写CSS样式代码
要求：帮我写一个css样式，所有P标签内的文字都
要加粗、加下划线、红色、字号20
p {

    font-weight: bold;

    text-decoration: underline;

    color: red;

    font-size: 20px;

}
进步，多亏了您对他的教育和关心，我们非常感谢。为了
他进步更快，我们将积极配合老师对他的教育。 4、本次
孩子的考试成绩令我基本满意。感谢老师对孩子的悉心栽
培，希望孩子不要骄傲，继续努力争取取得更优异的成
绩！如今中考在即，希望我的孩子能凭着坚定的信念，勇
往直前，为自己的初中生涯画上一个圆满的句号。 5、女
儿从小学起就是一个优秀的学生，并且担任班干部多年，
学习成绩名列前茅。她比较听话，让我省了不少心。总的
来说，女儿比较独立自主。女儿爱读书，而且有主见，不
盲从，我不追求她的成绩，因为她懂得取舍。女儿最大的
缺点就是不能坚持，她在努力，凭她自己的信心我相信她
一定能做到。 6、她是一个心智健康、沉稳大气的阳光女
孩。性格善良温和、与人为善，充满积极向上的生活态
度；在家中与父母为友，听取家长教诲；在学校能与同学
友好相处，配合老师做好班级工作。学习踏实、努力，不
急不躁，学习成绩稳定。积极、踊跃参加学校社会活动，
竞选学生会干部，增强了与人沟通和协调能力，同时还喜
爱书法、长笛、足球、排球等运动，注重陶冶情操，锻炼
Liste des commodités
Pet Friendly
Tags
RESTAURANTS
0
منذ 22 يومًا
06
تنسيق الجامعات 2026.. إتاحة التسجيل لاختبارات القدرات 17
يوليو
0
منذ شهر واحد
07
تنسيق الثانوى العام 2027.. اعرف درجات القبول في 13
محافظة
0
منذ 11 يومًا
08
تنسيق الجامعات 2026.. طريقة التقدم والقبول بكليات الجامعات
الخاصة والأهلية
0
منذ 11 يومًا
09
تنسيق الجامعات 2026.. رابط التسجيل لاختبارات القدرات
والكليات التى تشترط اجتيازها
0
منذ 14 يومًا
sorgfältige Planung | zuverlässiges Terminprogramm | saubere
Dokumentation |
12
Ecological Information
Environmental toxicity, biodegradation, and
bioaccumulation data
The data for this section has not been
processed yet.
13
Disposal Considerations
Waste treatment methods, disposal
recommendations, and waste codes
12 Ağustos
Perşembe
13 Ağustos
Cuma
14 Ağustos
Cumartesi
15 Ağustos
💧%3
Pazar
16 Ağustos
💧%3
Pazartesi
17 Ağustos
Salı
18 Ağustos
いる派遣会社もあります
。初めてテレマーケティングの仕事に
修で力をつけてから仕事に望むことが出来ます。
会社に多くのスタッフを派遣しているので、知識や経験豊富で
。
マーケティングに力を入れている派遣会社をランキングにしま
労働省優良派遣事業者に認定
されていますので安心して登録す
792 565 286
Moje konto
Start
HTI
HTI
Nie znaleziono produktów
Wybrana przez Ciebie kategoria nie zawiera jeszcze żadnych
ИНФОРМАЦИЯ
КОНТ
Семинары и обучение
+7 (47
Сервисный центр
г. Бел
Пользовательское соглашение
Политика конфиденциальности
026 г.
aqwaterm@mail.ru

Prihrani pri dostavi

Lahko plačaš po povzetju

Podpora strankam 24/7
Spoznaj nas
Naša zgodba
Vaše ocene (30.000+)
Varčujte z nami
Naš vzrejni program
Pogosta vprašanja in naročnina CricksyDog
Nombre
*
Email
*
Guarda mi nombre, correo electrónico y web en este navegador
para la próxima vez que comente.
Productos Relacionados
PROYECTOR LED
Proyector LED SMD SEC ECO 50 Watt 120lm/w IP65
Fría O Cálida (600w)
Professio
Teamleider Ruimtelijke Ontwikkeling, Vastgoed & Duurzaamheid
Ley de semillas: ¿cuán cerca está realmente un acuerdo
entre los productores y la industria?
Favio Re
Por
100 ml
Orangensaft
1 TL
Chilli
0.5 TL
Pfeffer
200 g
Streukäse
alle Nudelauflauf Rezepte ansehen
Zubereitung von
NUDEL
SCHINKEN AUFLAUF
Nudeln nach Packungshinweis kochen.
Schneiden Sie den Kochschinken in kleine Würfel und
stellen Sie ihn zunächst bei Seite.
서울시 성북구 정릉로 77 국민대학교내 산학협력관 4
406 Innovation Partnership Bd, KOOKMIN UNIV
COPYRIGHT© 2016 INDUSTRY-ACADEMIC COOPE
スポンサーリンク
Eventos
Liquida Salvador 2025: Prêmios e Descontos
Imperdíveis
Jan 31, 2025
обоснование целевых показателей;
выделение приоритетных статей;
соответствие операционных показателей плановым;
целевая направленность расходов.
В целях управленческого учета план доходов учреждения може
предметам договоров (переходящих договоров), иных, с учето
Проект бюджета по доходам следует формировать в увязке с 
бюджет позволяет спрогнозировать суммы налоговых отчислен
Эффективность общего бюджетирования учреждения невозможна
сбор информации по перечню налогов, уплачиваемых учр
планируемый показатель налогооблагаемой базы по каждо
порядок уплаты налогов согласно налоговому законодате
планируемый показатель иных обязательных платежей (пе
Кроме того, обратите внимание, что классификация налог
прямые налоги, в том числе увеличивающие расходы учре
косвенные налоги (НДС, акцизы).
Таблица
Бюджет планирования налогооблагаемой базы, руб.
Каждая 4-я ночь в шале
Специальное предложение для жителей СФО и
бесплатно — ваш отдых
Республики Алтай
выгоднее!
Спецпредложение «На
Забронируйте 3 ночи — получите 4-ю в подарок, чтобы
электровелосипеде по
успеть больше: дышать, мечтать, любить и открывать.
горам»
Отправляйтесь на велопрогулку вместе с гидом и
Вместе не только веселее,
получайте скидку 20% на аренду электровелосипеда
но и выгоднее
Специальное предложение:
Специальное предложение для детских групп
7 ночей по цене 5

- - - - - - -

▶ PROBLEM STATEMENT
Copy out all of the material above exactly, line for line, with nothing added or left out.

▶ RESULT OF THIS EXERCISE
写CSS样式代码
要求：帮我写一个css样式，所有P标签内的文字都
要加粗、加下划线、红色、字号20
p {

    font-weight: bold;

    text-decoration: underline;

    color: red;

    font-size: 20px;

}
进步，多亏了您对他的教育和关心，我们非常感谢。为了
他进步更快，我们将积极配合老师对他的教育。 4、本次
孩子的考试成绩令我基本满意。感谢老师对孩子的悉心栽
培，希望孩子不要骄傲，继续努力争取取得更优异的成
绩！如今中考在即，希望我的孩子能凭着坚定的信念，勇
往直前，为自己的初中生涯画上一个圆满的句号。 5、女
儿从小学起就是一个优秀的学生，并且担任班干部多年，
学习成绩名列前茅。她比较听话，让我省了不少心。总的
来说，女儿比较独立自主。女儿爱读书，而且有主见，不
盲从，我不追求她的成绩，因为她懂得取舍。女儿最大的
缺点就是不能坚持，她在努力，凭她自己的信心我相信她
一定能做到。 6、她是一个心智健康、沉稳大气的阳光女
孩。性格善良温和、与人为善，充满积极向上的生活态
度；在家中与父母为友，听取家长教诲；在学校能与同学
友好相处，配合老师做好班级工作。学习踏实、努力，不
急不躁，学习成绩稳定。积极、踊跃参加学校社会活动，
竞选学生会干部，增强了与人沟通和协调能力，同时还喜
爱书法、长笛、足球、排球等运动，注重陶冶情操，锻炼
Liste des commodités
Pet Friendly
Tags
RESTAURANTS
0
منذ 22 يومًا
06
تنسيق الجامعات 2026.. إتاحة التسجيل لاختبارات القدرات 17
يوليو
0
منذ شهر واحد
07
تنسيق الثانوى العام 2027.. اعرف درجات القبول في 13
محافظة
0
منذ 11 يومًا
08
تنسيق الجامعات 2026.. طريقة التقدم والقبول بكليات الجامعات
الخاصة والأهلية
0
منذ 11 يومًا
09
تنسيق الجامعات 2026.. رابط التسجيل لاختبارات القدرات
والكليات التى تشترط اجتيازها
0
منذ 14 يومًا
sorgfältige Planung | zuverlässiges Terminprogramm | saubere
Dokumentation |
12
Ecological Information
Environmental toxicity, biodegradation, and
bioaccumulation data
The data for this section has not been
processed yet.
13
Disposal Considerations
Waste treatment methods, disposal
recommendations, and waste codes
12 Ağustos
Perşembe
13 Ağustos
Cuma
14 Ağustos
Cumartesi
15 Ağustos
💧%3
Pazar
16 Ağustos
💧%3
Pazartesi
17 Ağustos
Salı
18 Ağustos
いる派遣会社もあります
。初めてテレマーケティングの仕事に
修で力をつけてから仕事に望むことが出来ます。
会社に多くのスタッフを派遣しているので、知識や経験豊富で
。
マーケティングに力を入れている派遣会社をランキングにしま
労働省優良派遣事業者に認定
されていますので安心して登録す
792 565 286
Moje konto
Start
HTI
HTI
Nie znaleziono produktów
Wybrana przez Ciebie kategoria nie zawiera jeszcze żadnych
ИНФОРМАЦИЯ
КОНТ
Семинары и обучение
+7 (47
Сервисный центр
г. Бел
Пользовательское соглашение
Политика конфиденциальности
026 г.
aqwaterm@mail.ru

Prihrani pri dostavi

Lahko plačaš po povzetju

Podpora strankam 24/7
Spoznaj nas
Naša zgodba
Vaše ocene (30.000+)
Varčujte z nami
Naš vzrejni program
Pogosta vprašanja in naročnina CricksyDog
Nombre
*
Email
*
Guarda mi nombre, correo electrónico y web en este navegador
para la próxima vez que comente.
Productos Relacionados
PROYECTOR LED
Proyector LED SMD SEC ECO 50 Watt 120lm/w IP65
Fría O Cálida (600w)
Professio
Teamleider Ruimtelijke Ontwikkeling, Vastgoed & Duurzaamheid
Ley de semillas: ¿cuán cerca está realmente un acuerdo
entre los productores y la industria?
Favio Re
Por
100 ml
Orangensaft
1 TL
Chilli
0.5 TL
Pfeffer
200 g
Streukäse
alle Nudelauflauf Rezepte ansehen
Zubereitung von
NUDEL
SCHINKEN AUFLAUF
Nudeln nach Packungshinweis kochen.
Schneiden Sie den Kochschinken in kleine Würfel und
stellen Sie ihn zunächst bei Seite.
서울시 성북구 정릉로 77 국민대학교내 산학협력관 4
406 Innovation Partnership Bd, KOOKMIN UNIV
COPYRIGHT© 2016 INDUSTRY-ACADEMIC COOPE
スポンサーリンク
Eventos
Liquida Salvador 2025: Prêmios e Descontos
Imperdíveis
Jan 31, 2025
обоснование целевых показателей;
выделение приоритетных статей;
соответствие операционных показателей плановым;
целевая направленность расходов.
В целях управленческого учета план доходов учреждения може
предметам договоров (переходящих договоров), иных, с учето
Проект бюджета по доходам следует формировать в увязке с 
бюджет позволяет спрогнозировать суммы налоговых отчислен
Эффективность общего бюджетирования учреждения невозможна
сбор информации по перечню налогов, уплачиваемых учр
планируемый показатель налогооблагаемой базы по каждо
порядок уплаты налогов согласно налоговому законодате
планируемый показатель иных обязательных платежей (пе
Кроме того, обратите внимание, что классификация налог
прямые налоги, в том числе увеличивающие расходы учре
косвенные налоги (НДС, акцизы).
Таблица
Бюджет планирования налогооблагаемой базы, руб.
Каждая 4-я ночь в шале
Специальное предложение для жителей СФО и
бесплатно — ваш отдых
Республики Алтай
выгоднее!
Спецпредложение «На
Забронируйте 3 ночи — получите 4-ю в подарок, чтобы
электровелосипеде по
успеть больше: дышать, мечтать, любить и открывать.
горам»
Отправляйтесь на велопрогулку вместе с гидом и
Вместе не только веселее,
получайте скидку 20% на аренду электровелосипеда
но и выгоднее
Специальное предложение:
Специальное предложение для детских групп
7 ночей по цене 5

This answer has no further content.